Of course, age is not the only vector along which COVID discriminates. The disease also discriminates by ethnicity; in the British data, blacks and Asians faced higher hazard ratios, even accounting for preexisting risk factors, for instance; and gender, with men facing about twice as much risk; class, of course; and “preexisting condition,” with transplant patients, for example, facing almost five times as much risk. Many of the disparities — particularly those of ethnicity and class — are in part created by disparities in treatment and wealth and social status, of course. Which helps explain, I think, why public policy and public messaging have been so unremittingly universal: There is something unsettling, even at an informational level, of discussing differences between these groups, and something even more unsettling about imagining the arrival of a medical surveillance state in some of those communities and not others. Universalism is how we pretend, as a country, to be impartial, nonprejudicial. Often, it is an alibi for cruelty and injustice; other times, it can be a rhetorical gesture toward democratic ideals. Frequently, it’s both.
But the age skew of the coronavirus trumps all of these disparities for scale. According to that British data, none of those other demographic qualities more than doubles risk, and most have a much smaller effect. None of the preexisting conditions multiplies it by more than five, with, again, most conditions increasing risk by a much smaller amount. Being over 80, remember, multiplies coronavirus risk 13-fold, compared to someone in their 50s.
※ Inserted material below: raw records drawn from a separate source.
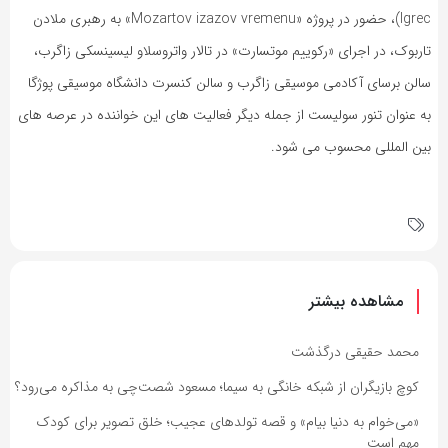
Igrec)، حضور در پروژه «Mozartov izazov vremenu» به رهبری ملادن
تاربوک، در اجرای «رکوییم موتسارت» در تالار واتروسلاو لیسینسکی زاگرب،
سالن برسای آکادمی موسیقی زاگرب و سالن کنسرت دانشگاه موسیقی پوژگا
به عنوان تنور سولیست از جمله دیگر فعالیت های این خواننده در عرصه های
بین المللی محسوب می شود.
مشاهده بیشتر
محمد حقیقی درگذشت
کوچ بازیگران از شبکه خانگی به سیما؛ مسعود شصت‌چی به مذاکره می‌رود؟
«می‌خوام به دنیا بیام» و قصه تولدهای عجیب؛ خلق تصویر برای کودک
مهم است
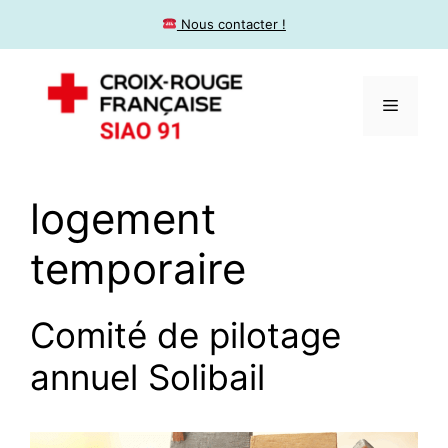
​ Nous contacter !
logement
temporaire
Comité de pilotage
annuel Solibail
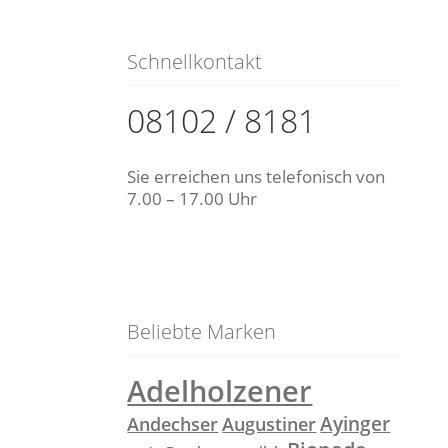
Schnellkontakt
08102 / 8181
Sie erreichen uns telefonisch von
7.00 – 17.00 Uhr
Beliebte Marken
Adelholzener
Ayinger
Andechser
Augustiner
Compared to a 30-something, it multiplies it 180-fold.
For at least a generation, American political elites have taken it for granted that universal programs were more salable than targeted ones — the benefits essentially buying support from those who didn’t need the help but who might oppose a more targeted approach, insisting on at least “means testing” the benefits and probably trying to strip them away from those who were truly in need. But COVID-19 has scrambled so much of our political conventional wisdom it can be hard to keep up, with many commentators worrying now that American anti-authoritarianism, libertarianism, and general suspicion of government means the U.S. couldn’t possibly mount a national mass-testing regime — even though the country has just willingly endured quarantine for about six weeks, with majorities more worried the shutdowns will end too soon than that they will go on too long. And while new polling does show broad suspicion of medical surveillance, it’s hard to know how that suspicion will fare once brought into contact with the relative social and economic normalcy that surveillance would bring. The shutdowns we have already endured are much more restrictive than any test, trace, and isolate program, which we are, by the way, quite a long way from implementing, with perhaps only 1/25th the testing capacity we’d need. In the meantime — radical thought — perhaps our public policy should start from the most vulnerable, doing what we can to protect them, and proceed outward, and upward, from there.